■ **Source passage**:
● ● ● ● ● ● ●
Every idea that powers Postgres and Kafka — shown in shell script you can read without a compiler. Seven chapters, one concept each. Each opens with the theory, shows the exact implementation, then explains what a production database does differently.
Chapter 1 — The append-only log
Why the simplest possible write strategy turns out to be one of the most powerful ideas in database design.
For this project append-only was the default and obvious choice for simplicity's sake
Instead of finding where a key lives and overwriting it, an append-only log just adds a new record to the end of a file. Every write is a sequential disk write — no seeking, no locking of individual records, no risk of partially overwriting data.
Benefits of append-only design
- Data integrity - Existing records are not modified, audit-only logs provide a natural audit trail and make it easier to maintain data consistency acrosss distributed-systems
- Perfomance - sequential writes are faster than random access patterns
- Simplicity - Append-only simplifies system design by eliminating update and delete operations
The tradeoff is reads: to find the latest value for a key, you scan from the end. This database stores every write as a CSV line with a timestamp and SHA256 checksum. The record format is: key,"value",timestamp,checksum.
● ● ● ● ● ● ●
■ **Written exercise 1**: In the entries below, copy out everything from the line containing "GMH: 12:42 -> 12:17" down to the line containing "Munich: none -> 3:09", keeping both of those lines and leaving out the pictures.
● ● ● ● ● ● ●
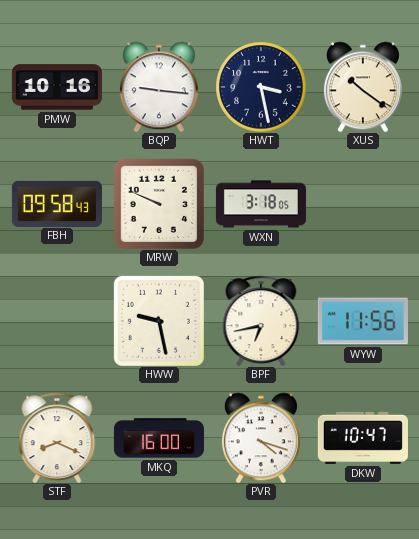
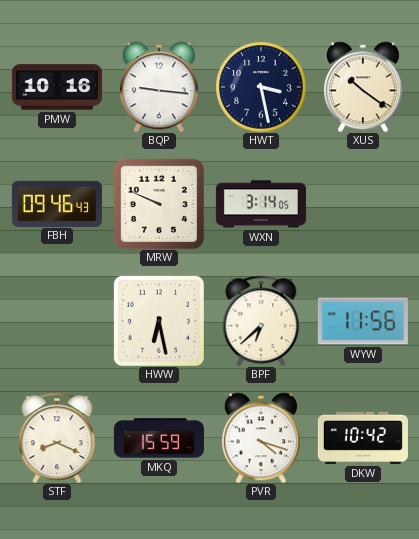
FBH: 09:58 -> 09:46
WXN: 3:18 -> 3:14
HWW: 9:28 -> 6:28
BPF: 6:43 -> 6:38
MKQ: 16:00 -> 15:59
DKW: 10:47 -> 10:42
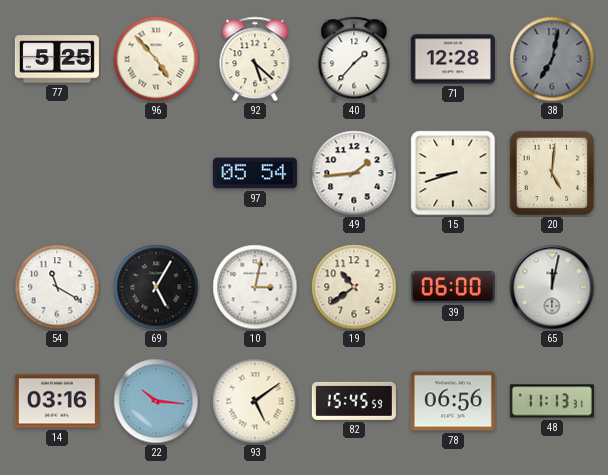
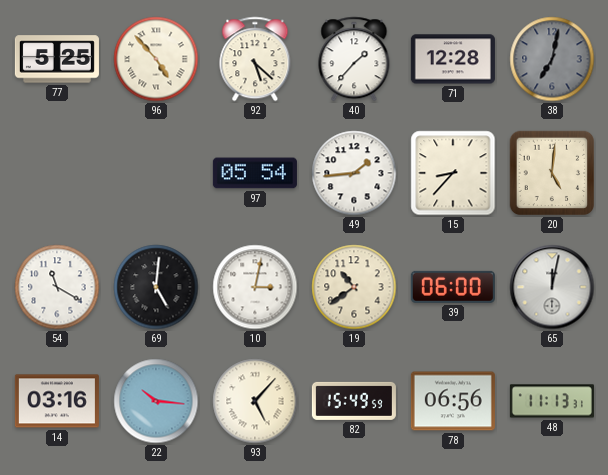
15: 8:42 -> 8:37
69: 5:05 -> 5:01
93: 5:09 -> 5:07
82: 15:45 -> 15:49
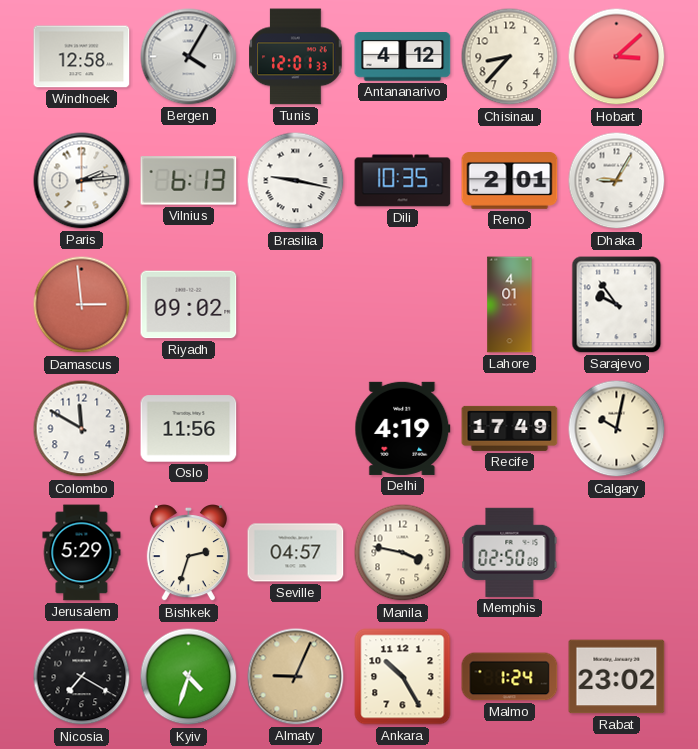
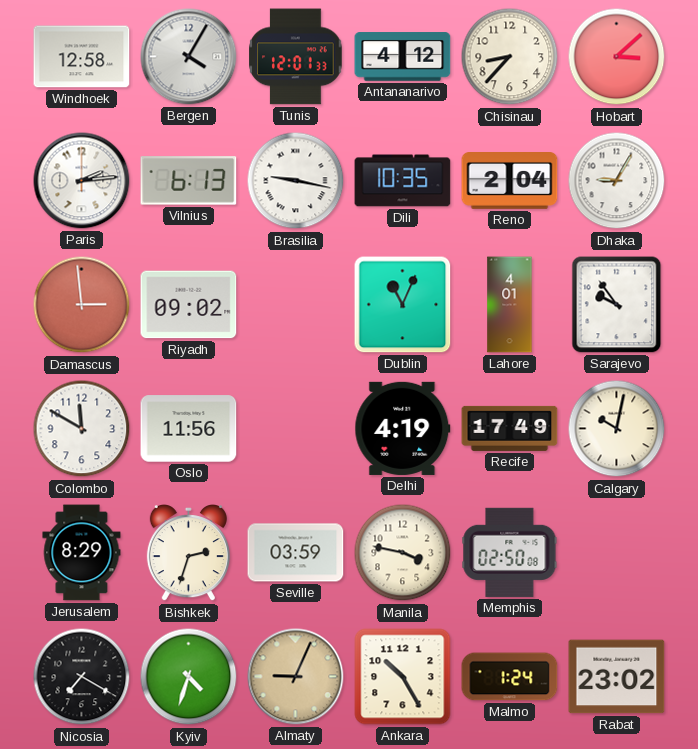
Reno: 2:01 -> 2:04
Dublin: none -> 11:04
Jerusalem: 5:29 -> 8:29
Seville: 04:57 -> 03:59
● ● ● ● ● ● ●
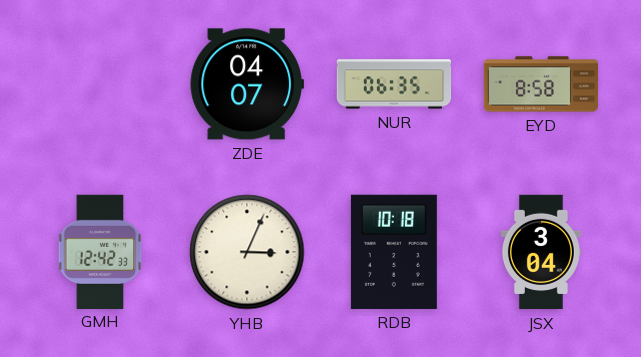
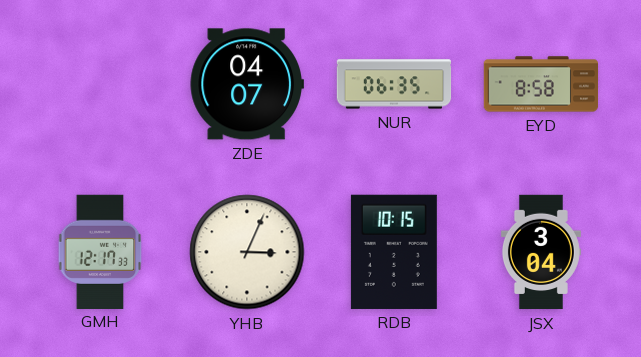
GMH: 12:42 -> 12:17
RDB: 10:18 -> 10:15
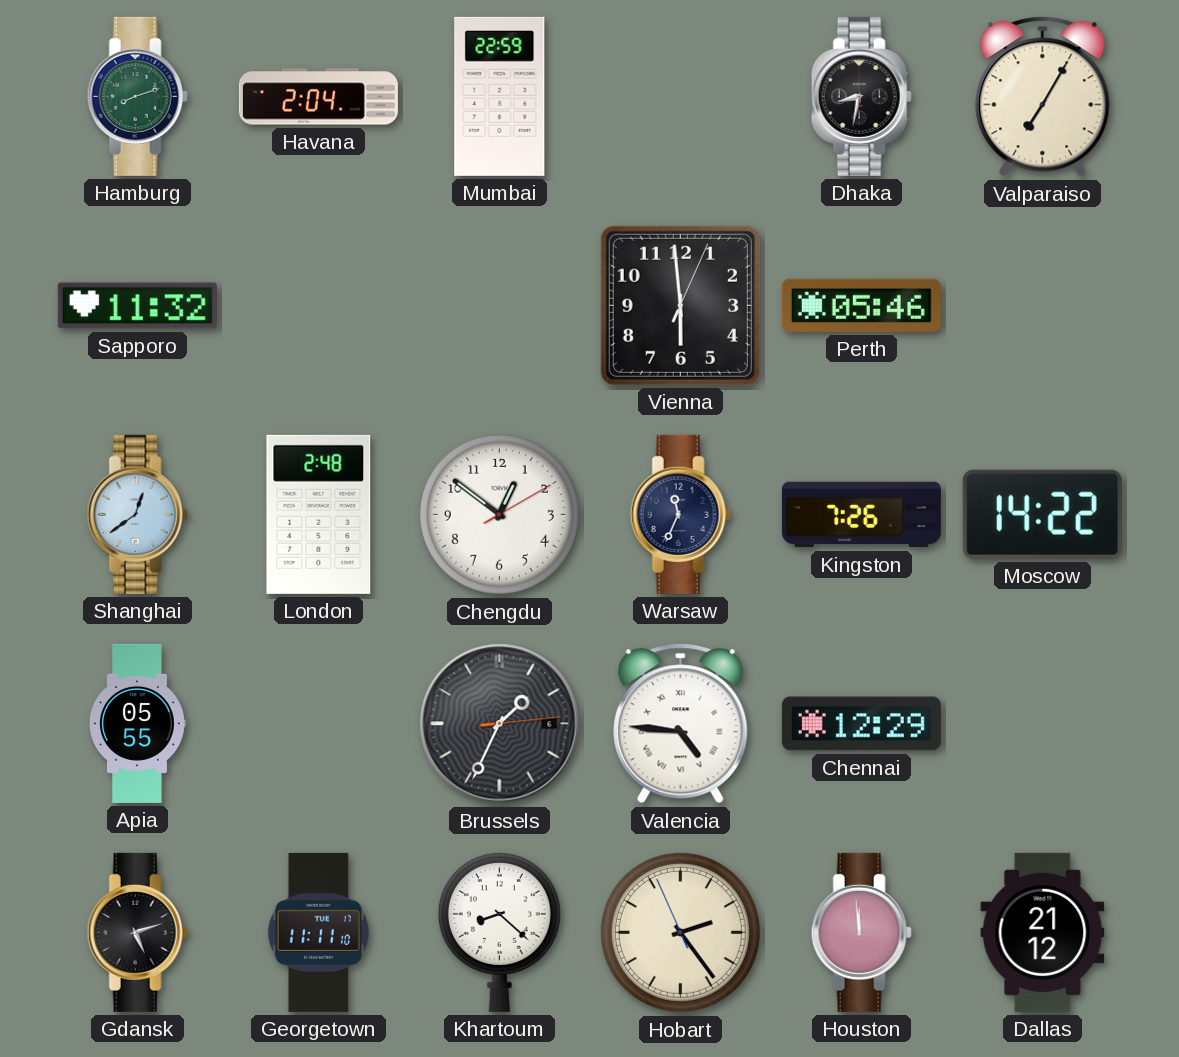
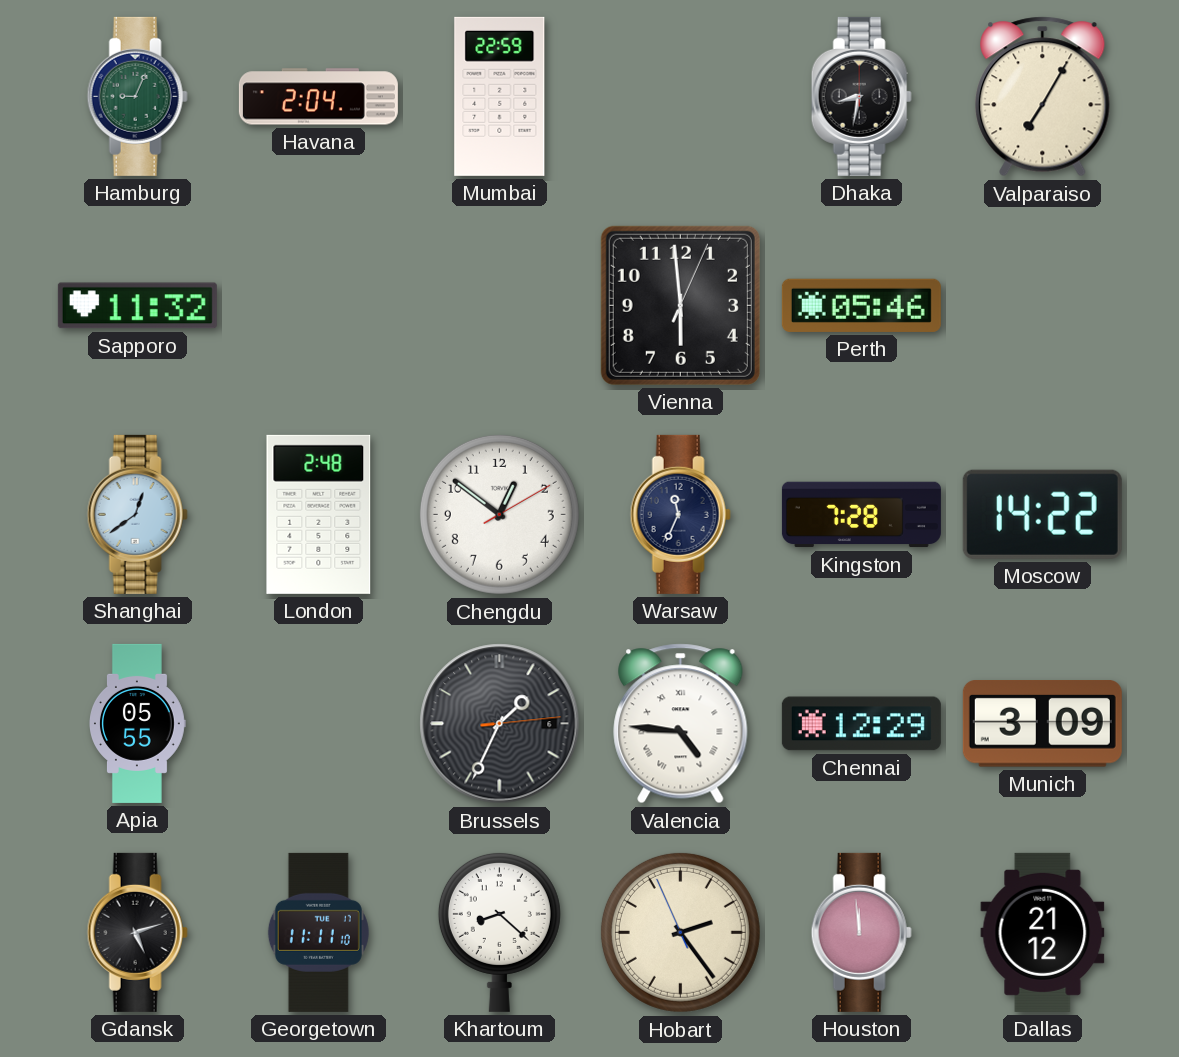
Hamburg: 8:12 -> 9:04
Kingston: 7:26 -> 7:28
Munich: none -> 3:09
● ● ● ● ● ● ●
■ **Written exercise 2**: In the passage on the append-only log, what does each stored write carry along with its key and value?

■ **Final answer 1**:
GMH: 12:42 -> 12:17
RDB: 10:18 -> 10:15
Hamburg: 8:12 -> 9:04
Kingston: 7:26 -> 7:28
Munich: none -> 3:09

■ **Final answer 2**: A timestamp and a SHA256 checksum.